Pregnancy's a weighty issue

Pregnancy weight
Pregnancy weight 

Sitting in the waiting room of my obstetrician this week, I found myself disgracefully comparing my weight gain to the other pregnant women around me.

Peering up from Hello Magazine, I got a perverse sense of satisfaction as I scanned the room and realised I wasn’t the biggest Bertha there.

“Did you see her stomach?” I asked my nonplussed husband later, of a rather harassed looking woman with a gargantuan-sized bump. 

“She could set a table for four on that thing!” I said almost gleefully.

I am not a bitchy person, but pregnancy sure has messed with my sense of body image. In the last seven months, I have gained more than 20 kilograms – well over the meagre recommended 15kg. 

My doctor has long since read me the riot act, warning that I am at a greater risk of a 10 pounder and a C-section. Worse still, she said that most of the women that she sees who max out on their pregnancy weight rarely get their pre-baby bodies back. Quelle horreur!

This week, when I anxiously got on the scales, I found myself defending my latest 2-kg-acquisition to the nurse. 

“I swear I’m not eating badly, I’m exercising every day,” I said in a whiney, almost desperate voice. 

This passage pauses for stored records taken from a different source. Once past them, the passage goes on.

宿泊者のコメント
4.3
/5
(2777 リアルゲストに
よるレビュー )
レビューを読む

The wise, old nurse looked at me wearily and said something that almost seemed profound.

“You’re just pregnant dear.” 

As a person who enjoys working out and staying trim, the bodily contortions of pregnancy have undoubtedly been the hardest thing to deal with. 

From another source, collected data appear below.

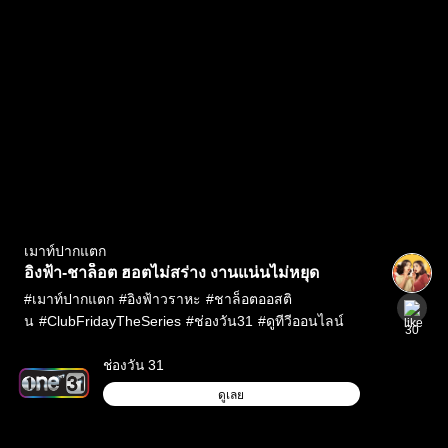
เมาท์ปากแตก
อิงฟ้า-ชาล็อต ฮอตไม่สร่าง งานแน่นไม่หยุด
#
เมาท์ปากแตก
#
อิงฟ้าวราหะ
#
ชาล็อตออสติ
น
#
ClubFridayTheSeries
#
ช่องวัน31
#
ดูทีวีออนไลน์
30
ช่องวัน 31
ดูเลย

Forget forgoing coffee and alcohol, the constipation and my cool new Justin Bieber moustache.

In our body-obsessed culture, embracing my newfound Dame Edna jowls has seemed an obscene proposition – countercultural even.

At first I tried self-deprecating humour, by calling myself ‘Big Bertha’ (which I incidentally found out was the name of a German howitzer gun that was used during WWII.) Other evenings, during teary, hormonal meltdowns, I’ve found myself promising my husband that one day, I will look like myself again.

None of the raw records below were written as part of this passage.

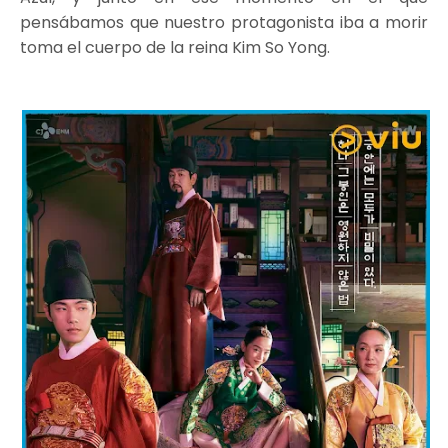
pensábamos que nuestro protagonista iba a morir
toma el cuerpo de la reina Kim So Yong.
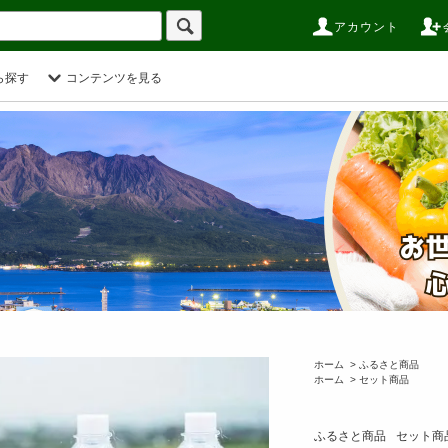
アカウント
ら探す
コンテンツを見る
ホーム
>
ふるさと商品
ホーム
>
セット商品
ふるさと商品
セット商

And yet, what if I was among that tiny percentage of women who sail through pregnancy without gaining more than a wafer? 

I met one of these rare creatures after my aqua aerobics class just over a month ago. The colour must have drained from my face when she told me she was due one month after me. There was nothing (I repeat: nothing) to indicate this woman was pregnant. She was rail thin and had a wash-board stomach. 

The poor lady then conveyed her anxieties to me about her lack of weight gain. Was the baby healthy? Was her pregnancy ‘normal?’ She was so self-conscious about it, she didn’t feel entitled to join a pre-natal pilates class at our gym, worried that people wouldn’t believe she was pregnant. 

So where does that leave us, the vain and the pregnant? 

Aside from the twangs of self-loathing that I experience every morning when I look in the mirror, I am overjoyed about this little girl that I am carrying.

For all my whining, I get a thrill every time I feel her tumble-turn inside me.

Keeping her healthy is my priority right now. I’m swimming most days and eating salmon and walnut salads (and yes, sneaking in a little ice-cream on the side). But as far as I can tell, this weight gain is out of my hands.

And besides, perhaps the loss of control over my image is preparing me for the greater responsibilities of motherhood. It’s not all about ME anymore. My body is no longer just my own, I no longer have exclusive rights to any of it.

That doesn’t mean I won’t be hitting the gym as soon as I’m capable – although people tell me that I might have to wait six weeks before I’m ready to lift my raw heiny off the couch.

But the jowls are definitely worth it. Dame Edna, eat your heart out.

As a person who enjoys working out and staying trim, the bodily contortions of pregnancy have undoubtedly been the hardest thing to deal with.